WORK TO COMPLETE » Return the entries in their entirety, precisely as given.
-- Opening Marker --
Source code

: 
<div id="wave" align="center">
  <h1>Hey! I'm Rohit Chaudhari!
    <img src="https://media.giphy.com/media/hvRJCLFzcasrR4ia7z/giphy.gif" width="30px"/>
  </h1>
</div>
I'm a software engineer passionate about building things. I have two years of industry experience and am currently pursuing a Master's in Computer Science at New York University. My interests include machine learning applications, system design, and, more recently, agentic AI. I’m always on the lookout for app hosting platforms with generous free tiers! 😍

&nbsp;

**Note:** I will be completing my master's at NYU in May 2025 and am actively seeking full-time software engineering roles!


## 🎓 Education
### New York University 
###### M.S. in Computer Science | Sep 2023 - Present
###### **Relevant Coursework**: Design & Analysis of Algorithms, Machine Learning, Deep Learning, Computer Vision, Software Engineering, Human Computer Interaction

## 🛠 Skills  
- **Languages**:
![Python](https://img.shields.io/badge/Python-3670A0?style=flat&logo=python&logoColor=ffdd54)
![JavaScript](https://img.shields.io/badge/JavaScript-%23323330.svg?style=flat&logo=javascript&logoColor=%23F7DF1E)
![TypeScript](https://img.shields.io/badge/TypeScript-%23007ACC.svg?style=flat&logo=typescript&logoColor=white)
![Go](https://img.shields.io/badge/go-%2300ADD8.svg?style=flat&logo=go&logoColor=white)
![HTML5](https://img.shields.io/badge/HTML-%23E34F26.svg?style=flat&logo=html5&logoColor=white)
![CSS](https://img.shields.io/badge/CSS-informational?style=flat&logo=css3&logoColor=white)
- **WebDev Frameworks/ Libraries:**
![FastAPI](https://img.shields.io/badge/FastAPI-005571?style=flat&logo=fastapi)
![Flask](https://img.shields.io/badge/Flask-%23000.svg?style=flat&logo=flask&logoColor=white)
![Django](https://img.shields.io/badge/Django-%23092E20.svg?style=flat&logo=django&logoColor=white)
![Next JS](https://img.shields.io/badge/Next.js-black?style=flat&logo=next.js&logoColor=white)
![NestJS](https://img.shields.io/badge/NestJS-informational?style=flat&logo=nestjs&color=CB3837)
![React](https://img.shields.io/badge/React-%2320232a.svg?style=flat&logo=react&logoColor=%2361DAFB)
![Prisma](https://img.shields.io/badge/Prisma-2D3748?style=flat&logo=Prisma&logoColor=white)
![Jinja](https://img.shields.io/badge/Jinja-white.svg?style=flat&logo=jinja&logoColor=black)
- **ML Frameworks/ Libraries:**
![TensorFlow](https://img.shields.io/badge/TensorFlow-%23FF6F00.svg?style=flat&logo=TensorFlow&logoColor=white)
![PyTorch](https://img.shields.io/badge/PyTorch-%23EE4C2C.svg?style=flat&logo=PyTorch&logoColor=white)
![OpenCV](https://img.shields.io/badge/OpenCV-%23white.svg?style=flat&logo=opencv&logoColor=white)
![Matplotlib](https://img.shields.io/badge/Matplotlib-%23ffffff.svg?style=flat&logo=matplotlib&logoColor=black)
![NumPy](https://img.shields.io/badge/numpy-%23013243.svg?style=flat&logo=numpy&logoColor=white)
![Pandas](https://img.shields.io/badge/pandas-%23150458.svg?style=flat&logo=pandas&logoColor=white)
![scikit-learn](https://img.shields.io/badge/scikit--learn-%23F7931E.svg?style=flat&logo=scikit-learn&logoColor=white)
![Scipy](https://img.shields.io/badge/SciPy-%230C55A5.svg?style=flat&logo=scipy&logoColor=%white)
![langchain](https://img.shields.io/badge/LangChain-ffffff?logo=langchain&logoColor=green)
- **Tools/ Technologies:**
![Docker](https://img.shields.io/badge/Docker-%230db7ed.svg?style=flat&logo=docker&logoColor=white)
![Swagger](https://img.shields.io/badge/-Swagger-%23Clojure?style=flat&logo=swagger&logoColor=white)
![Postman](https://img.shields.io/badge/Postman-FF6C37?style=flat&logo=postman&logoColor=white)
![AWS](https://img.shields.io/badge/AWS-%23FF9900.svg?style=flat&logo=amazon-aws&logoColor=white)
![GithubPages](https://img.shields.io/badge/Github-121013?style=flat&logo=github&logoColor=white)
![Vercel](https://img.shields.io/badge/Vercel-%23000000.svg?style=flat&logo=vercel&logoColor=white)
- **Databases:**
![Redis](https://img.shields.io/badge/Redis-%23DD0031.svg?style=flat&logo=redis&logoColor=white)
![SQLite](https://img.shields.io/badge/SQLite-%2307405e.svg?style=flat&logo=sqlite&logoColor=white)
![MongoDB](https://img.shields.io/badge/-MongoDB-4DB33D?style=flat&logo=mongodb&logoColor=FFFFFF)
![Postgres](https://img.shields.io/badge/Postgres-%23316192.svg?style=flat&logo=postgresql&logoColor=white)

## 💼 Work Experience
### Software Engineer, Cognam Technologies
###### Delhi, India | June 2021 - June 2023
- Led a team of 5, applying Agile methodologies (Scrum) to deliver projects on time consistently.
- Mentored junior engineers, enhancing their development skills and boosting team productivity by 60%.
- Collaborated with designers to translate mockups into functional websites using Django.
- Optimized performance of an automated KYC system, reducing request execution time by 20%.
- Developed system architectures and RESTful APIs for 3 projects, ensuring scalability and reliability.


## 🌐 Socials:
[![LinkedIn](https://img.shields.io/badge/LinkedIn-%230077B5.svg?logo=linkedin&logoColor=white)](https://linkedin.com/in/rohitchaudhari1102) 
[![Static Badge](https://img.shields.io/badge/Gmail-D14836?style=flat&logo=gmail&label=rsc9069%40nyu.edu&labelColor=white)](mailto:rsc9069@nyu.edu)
-- Closing Marker --
OUTPUT OF THE TASK »
Source code

: 
<div id="wave" align="center">
  <h1>Hey! I'm Rohit Chaudhari!
    <img src="https://media.giphy.com/media/hvRJCLFzcasrR4ia7z/giphy.gif" width="30px"/>
  </h1>
</div>
I'm a software engineer passionate about building things. I have two years of industry experience and am currently pursuing a Master's in Computer Science at New York University. My interests include machine learning applications, system design, and, more recently, agentic AI. I’m always on the lookout for app hosting platforms with generous free tiers! 😍

&nbsp;

**Note:** I will be completing my master's at NYU in May 2025 and am actively seeking full-time software engineering roles!


## 🎓 Education
### New York University 
###### M.S. in Computer Science | Sep 2023 - Present
###### **Relevant Coursework**: Design & Analysis of Algorithms, Machine Learning, Deep Learning, Computer Vision, Software Engineering, Human Computer Interaction

## 🛠 Skills  
- **Languages**:
![Python](https://img.shields.io/badge/Python-3670A0?style=flat&logo=python&logoColor=ffdd54)
![JavaScript](https://img.shields.io/badge/JavaScript-%23323330.svg?style=flat&logo=javascript&logoColor=%23F7DF1E)
![TypeScript](https://img.shields.io/badge/TypeScript-%23007ACC.svg?style=flat&logo=typescript&logoColor=white)
![Go](https://img.shields.io/badge/go-%2300ADD8.svg?style=flat&logo=go&logoColor=white)
![HTML5](https://img.shields.io/badge/HTML-%23E34F26.svg?style=flat&logo=html5&logoColor=white)
![CSS](https://img.shields.io/badge/CSS-informational?style=flat&logo=css3&logoColor=white)
- **WebDev Frameworks/ Libraries:**
![FastAPI](https://img.shields.io/badge/FastAPI-005571?style=flat&logo=fastapi)
![Flask](https://img.shields.io/badge/Flask-%23000.svg?style=flat&logo=flask&logoColor=white)
![Django](https://img.shields.io/badge/Django-%23092E20.svg?style=flat&logo=django&logoColor=white)
![Next JS](https://img.shields.io/badge/Next.js-black?style=flat&logo=next.js&logoColor=white)
![NestJS](https://img.shields.io/badge/NestJS-informational?style=flat&logo=nestjs&color=CB3837)
![React](https://img.shields.io/badge/React-%2320232a.svg?style=flat&logo=react&logoColor=%2361DAFB)
![Prisma](https://img.shields.io/badge/Prisma-2D3748?style=flat&logo=Prisma&logoColor=white)
![Jinja](https://img.shields.io/badge/Jinja-white.svg?style=flat&logo=jinja&logoColor=black)
- **ML Frameworks/ Libraries:**
![TensorFlow](https://img.shields.io/badge/TensorFlow-%23FF6F00.svg?style=flat&logo=TensorFlow&logoColor=white)
![PyTorch](https://img.shields.io/badge/PyTorch-%23EE4C2C.svg?style=flat&logo=PyTorch&logoColor=white)
![OpenCV](https://img.shields.io/badge/OpenCV-%23white.svg?style=flat&logo=opencv&logoColor=white)
![Matplotlib](https://img.shields.io/badge/Matplotlib-%23ffffff.svg?style=flat&logo=matplotlib&logoColor=black)
![NumPy](https://img.shields.io/badge/numpy-%23013243.svg?style=flat&logo=numpy&logoColor=white)
![Pandas](https://img.shields.io/badge/pandas-%23150458.svg?style=flat&logo=pandas&logoColor=white)
![scikit-learn](https://img.shields.io/badge/scikit--learn-%23F7931E.svg?style=flat&logo=scikit-learn&logoColor=white)
![Scipy](https://img.shields.io/badge/SciPy-%230C55A5.svg?style=flat&logo=scipy&logoColor=%white)
![langchain](https://img.shields.io/badge/LangChain-ffffff?logo=langchain&logoColor=green)
- **Tools/ Technologies:**
![Docker](https://img.shields.io/badge/Docker-%230db7ed.svg?style=flat&logo=docker&logoColor=white)
![Swagger](https://img.shields.io/badge/-Swagger-%23Clojure?style=flat&logo=swagger&logoColor=white)
![Postman](https://img.shields.io/badge/Postman-FF6C37?style=flat&logo=postman&logoColor=white)
![AWS](https://img.shields.io/badge/AWS-%23FF9900.svg?style=flat&logo=amazon-aws&logoColor=white)
![GithubPages](https://img.shields.io/badge/Github-121013?style=flat&logo=github&logoColor=white)
![Vercel](https://img.shields.io/badge/Vercel-%23000000.svg?style=flat&logo=vercel&logoColor=white)
- **Databases:**
![Redis](https://img.shields.io/badge/Redis-%23DD0031.svg?style=flat&logo=redis&logoColor=white)
![SQLite](https://img.shields.io/badge/SQLite-%2307405e.svg?style=flat&logo=sqlite&logoColor=white)
![MongoDB](https://img.shields.io/badge/-MongoDB-4DB33D?style=flat&logo=mongodb&logoColor=FFFFFF)
![Postgres](https://img.shields.io/badge/Postgres-%23316192.svg?style=flat&logo=postgresql&logoColor=white)

## 💼 Work Experience
### Software Engineer, Cognam Technologies
###### Delhi, India | June 2021 - June 2023
- Led a team of 5, applying Agile methodologies (Scrum) to deliver projects on time consistently.
- Mentored junior engineers, enhancing their development skills and boosting team productivity by 60%.
- Collaborated with designers to translate mockups into functional websites using Django.
- Optimized performance of an automated KYC system, reducing request execution time by 20%.
- Developed system architectures and RESTful APIs for 3 projects, ensuring scalability and reliability.


## 🌐 Socials:
[![LinkedIn](https://img.shields.io/badge/LinkedIn-%230077B5.svg?logo=linkedin&logoColor=white)](https://linkedin.com/in/rohitchaudhari1102) 
[![Static Badge](https://img.shields.io/badge/Gmail-D14836?style=flat&logo=gmail&label=rsc9069%40nyu.edu&labelColor=white)](mailto:rsc9069@nyu.edu)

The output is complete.